== EXCERPTED TEXT ==
Should I use several check valves on my CO2 installation?
True to the motto, better safe than sorry, some aquarists install several check valves in the same circuit. For example, if you use the JBL PROFLORA direct inline diffuser or the JBL PROFLORA CO2 Count Safe bubble counter, you already have an integrated check valve. If you also use a separate check valve (JBL PROFLORA SafeStop), there may be problems with the opening of the check valves. This effect can be observed if, after the night switch-off or interruption of the supply with the controller, the addition does not restart automatically. Please note that, depending on the working pressure and the number of bubbles, a few minutes may pass between the start of the supply and the visible entry of CO2 into the aquarium.
Each spring in a check valve needs a certain pressure to be opened. Several springs can therefore interfere with each other and, depending on the distance between the two check valves, reduce the pressure at the spring to such an extent that it remains closed. Therefore, please always use only one check valve for your CO2 installation.
The water is disappearing from my bubble counter – where’s it gone?
The bubble counter with integrated check valve JBL PROFLORA CO2 Count Safe has a check valve on the inlet side into the container. It is located on the IN side with the riser pipe. This prevents water from getting out of the bubble counter in the direction of the CO2 bottle or other attachments in front of it.
For the start-up and after each cleaning, fill the bubble counter with water up to the mark (fig. B in the instructions for use). During operation, the water level in the bubble counter may fluctuate, depending on the amount of CO2 added. A large number of bubbles with high working pressure can cause the water to be displaced from the chamber. It is important that the bubble counter is not installed at an angle so that water can run out. Normally, the water level remains unchanged and should be checked weekly.
Once CO2 stops entering, the water from the aquarium will return to the bubble counter with a time delay. In the bubble counter, the water flow is stopped by the check valve at the inlet (IN). There is therefore no cause for concern. You can quickly detect a defective check valve yourself by noticing water in the hose between the CO2 cylinder and the check valve. Please also refer to the FAQ on the use of two check valves at the same time.
How can I remove the hose from the device?
At first the air hoses and special CO2 hoses can easily be pushed on the connection piece. The hoses harden more and more as the months go on and can only be removed from the connection piece using great force. If you pull the hose hard it will only strain the connection, which could, in the worst case, even break off. Instead cut the hoses you want to remove laterally at the ends and carefully remove them. For this it’s always advisable to install hoses with some reserve in its hose length.
Is my SafeStop damaged if I can’t blow through it?
The retaining spring in the check valve fits very tightly and ensures that no water can return. Therefore the air pressure of a diaphragm pump or our breath is not strong enough to open the spring. The valve can be opened by the pressure of the ProFlora bioCO2 systems and also the m and u series. Check valves used in air systems have a smaller counter-pressure and are also part of the JBL range.
Is it bad if water runs into the bubble counter?
If water runs back into the bubble counter, that’s not a problem as long as the water is not drawn towards the night time shut-off from there. The excess water is normally pressed out of the system again during the day.
===
• **REQUIRED WORK**:
1. Summarize the CO2 installation FAQ in two sentences.
2. According to the CO2 installation FAQ, why can't you blow through a SafeStop even when it is not damaged? Answer in one to three sentences.
== DATA FOR REVIEW ==
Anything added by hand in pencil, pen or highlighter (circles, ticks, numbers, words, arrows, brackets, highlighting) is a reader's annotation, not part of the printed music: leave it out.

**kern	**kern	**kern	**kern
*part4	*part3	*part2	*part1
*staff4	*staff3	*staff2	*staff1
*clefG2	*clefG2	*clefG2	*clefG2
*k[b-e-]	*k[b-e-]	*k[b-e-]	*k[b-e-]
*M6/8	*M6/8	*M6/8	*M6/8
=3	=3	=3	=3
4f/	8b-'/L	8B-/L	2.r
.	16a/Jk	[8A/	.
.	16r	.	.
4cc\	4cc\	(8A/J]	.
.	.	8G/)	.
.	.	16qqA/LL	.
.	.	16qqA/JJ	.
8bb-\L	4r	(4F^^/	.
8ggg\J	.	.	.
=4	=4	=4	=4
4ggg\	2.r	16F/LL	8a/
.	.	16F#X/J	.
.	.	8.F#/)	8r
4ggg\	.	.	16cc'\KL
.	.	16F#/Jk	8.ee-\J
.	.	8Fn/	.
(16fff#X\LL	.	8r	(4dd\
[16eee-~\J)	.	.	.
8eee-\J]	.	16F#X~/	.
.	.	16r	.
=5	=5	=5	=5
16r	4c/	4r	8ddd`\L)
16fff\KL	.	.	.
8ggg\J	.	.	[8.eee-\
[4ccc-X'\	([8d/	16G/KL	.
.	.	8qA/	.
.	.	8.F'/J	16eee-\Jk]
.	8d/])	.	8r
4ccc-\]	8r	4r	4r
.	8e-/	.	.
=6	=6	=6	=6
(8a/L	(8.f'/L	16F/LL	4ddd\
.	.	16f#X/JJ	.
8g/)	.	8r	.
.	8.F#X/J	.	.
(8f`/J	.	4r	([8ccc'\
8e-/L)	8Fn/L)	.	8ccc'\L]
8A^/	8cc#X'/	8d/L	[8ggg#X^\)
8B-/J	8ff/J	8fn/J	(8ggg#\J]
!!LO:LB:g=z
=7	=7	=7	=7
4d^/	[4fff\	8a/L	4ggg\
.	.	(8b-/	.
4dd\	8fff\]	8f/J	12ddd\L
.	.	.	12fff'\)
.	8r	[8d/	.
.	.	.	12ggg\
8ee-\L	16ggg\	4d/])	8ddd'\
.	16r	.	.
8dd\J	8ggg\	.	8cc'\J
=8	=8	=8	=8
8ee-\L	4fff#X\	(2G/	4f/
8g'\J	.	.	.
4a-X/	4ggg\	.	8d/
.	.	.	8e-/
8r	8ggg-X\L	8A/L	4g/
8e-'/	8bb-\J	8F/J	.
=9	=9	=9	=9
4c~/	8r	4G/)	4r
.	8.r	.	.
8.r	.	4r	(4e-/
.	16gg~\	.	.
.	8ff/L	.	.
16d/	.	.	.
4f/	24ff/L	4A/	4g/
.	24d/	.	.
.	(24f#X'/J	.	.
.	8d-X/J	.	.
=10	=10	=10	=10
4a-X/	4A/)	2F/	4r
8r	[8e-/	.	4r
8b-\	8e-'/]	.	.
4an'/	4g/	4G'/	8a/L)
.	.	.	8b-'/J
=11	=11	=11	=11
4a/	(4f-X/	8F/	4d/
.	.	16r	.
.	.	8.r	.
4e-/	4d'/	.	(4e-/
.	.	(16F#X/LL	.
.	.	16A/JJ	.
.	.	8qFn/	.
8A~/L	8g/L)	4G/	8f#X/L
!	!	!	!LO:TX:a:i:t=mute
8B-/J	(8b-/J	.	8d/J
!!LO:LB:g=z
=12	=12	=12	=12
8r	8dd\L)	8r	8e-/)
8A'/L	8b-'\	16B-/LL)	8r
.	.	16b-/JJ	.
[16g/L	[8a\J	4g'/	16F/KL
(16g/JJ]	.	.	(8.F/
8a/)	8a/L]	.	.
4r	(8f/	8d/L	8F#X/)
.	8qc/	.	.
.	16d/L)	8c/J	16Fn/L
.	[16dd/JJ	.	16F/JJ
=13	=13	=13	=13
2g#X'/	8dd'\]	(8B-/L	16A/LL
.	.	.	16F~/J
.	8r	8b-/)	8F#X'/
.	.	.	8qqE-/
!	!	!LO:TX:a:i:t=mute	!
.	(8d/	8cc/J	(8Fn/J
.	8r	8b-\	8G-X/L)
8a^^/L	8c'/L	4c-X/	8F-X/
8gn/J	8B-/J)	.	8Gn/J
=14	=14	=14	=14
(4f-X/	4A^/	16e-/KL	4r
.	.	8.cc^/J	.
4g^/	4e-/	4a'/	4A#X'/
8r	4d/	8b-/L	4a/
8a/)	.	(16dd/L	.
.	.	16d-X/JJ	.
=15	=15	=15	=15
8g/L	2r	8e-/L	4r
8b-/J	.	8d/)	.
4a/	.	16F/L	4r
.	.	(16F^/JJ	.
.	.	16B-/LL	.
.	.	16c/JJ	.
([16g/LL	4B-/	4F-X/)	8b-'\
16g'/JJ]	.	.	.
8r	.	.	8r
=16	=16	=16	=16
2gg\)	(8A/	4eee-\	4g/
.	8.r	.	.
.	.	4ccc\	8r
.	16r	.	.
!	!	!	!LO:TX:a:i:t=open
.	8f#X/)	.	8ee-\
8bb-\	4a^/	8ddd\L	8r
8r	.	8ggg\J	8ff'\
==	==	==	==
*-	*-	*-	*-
===
• **ANSWERS PER TASK**:
1. Several check valves in one CO2 circuit can interfere with each other and stay closed, so only one check valve should be used. The FAQ also explains that the bubble counter's inlet check valve stops water from flowing back toward the CO2 bottle, advises cutting off hardened hoses rather than pulling them, and says that a SafeStop cannot be opened by breath and that water running back into the bubble counter is normally not a problem.

2. The retaining spring in the check valve fits very tightly so that no water can return. The air pressure of a diaphragm pump or of a person's breath is not strong enough to open that spring. The pressure of the ProFlora bioCO2 systems and the m and u series can open it.